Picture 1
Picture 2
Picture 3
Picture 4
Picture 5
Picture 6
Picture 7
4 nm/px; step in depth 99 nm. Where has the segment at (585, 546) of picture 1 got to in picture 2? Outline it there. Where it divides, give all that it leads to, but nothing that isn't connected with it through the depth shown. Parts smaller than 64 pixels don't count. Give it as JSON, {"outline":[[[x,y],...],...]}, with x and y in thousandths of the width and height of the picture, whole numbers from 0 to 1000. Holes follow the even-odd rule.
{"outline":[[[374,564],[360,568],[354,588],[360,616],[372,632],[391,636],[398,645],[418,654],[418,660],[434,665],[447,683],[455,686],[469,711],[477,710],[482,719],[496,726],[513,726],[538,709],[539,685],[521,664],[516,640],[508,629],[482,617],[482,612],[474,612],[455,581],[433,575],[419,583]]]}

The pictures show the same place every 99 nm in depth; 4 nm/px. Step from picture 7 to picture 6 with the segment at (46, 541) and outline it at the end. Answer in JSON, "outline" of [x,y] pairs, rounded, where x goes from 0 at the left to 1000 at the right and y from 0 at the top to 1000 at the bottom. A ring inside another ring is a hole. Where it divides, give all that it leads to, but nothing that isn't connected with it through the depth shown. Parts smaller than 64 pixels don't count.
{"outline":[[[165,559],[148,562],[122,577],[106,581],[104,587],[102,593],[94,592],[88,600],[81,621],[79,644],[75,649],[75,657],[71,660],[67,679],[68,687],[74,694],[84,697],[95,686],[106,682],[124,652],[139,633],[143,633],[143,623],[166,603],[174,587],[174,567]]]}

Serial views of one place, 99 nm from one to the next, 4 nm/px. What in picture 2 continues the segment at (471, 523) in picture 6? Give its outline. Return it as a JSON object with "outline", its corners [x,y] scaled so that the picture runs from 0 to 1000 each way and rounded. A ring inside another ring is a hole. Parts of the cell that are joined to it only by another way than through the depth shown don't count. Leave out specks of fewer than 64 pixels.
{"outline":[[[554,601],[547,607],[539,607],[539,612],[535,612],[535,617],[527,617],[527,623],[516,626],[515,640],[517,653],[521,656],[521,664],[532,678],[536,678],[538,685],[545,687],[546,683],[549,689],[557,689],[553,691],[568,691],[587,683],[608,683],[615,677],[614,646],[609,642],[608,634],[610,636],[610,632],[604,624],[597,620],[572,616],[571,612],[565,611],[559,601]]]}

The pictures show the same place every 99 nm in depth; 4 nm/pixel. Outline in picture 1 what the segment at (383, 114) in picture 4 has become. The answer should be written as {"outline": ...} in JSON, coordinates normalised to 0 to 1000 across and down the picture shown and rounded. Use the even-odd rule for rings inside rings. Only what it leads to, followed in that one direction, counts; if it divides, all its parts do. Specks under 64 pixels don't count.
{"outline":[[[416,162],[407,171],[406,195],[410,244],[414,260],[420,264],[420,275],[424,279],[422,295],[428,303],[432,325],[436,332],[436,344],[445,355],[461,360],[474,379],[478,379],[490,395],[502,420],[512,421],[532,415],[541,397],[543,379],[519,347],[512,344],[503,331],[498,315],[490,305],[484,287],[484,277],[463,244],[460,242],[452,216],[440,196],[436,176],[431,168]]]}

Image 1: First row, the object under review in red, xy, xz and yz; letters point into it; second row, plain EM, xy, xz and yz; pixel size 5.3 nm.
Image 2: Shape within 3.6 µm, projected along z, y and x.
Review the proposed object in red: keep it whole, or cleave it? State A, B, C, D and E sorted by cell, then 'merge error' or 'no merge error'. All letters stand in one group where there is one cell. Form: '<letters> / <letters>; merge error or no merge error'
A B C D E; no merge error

* [Exercise]: Show a copy of each line from the data that includes the word "Image".

* [Expected answer]:
Image 1: First row, the object under review in red, xy, xz and yz; letters point into it; second row, plain EM, xy, xz and yz; pixel size 5.3 nm.
Image 2: Shape within 3.6 µm, projected along z, y and x.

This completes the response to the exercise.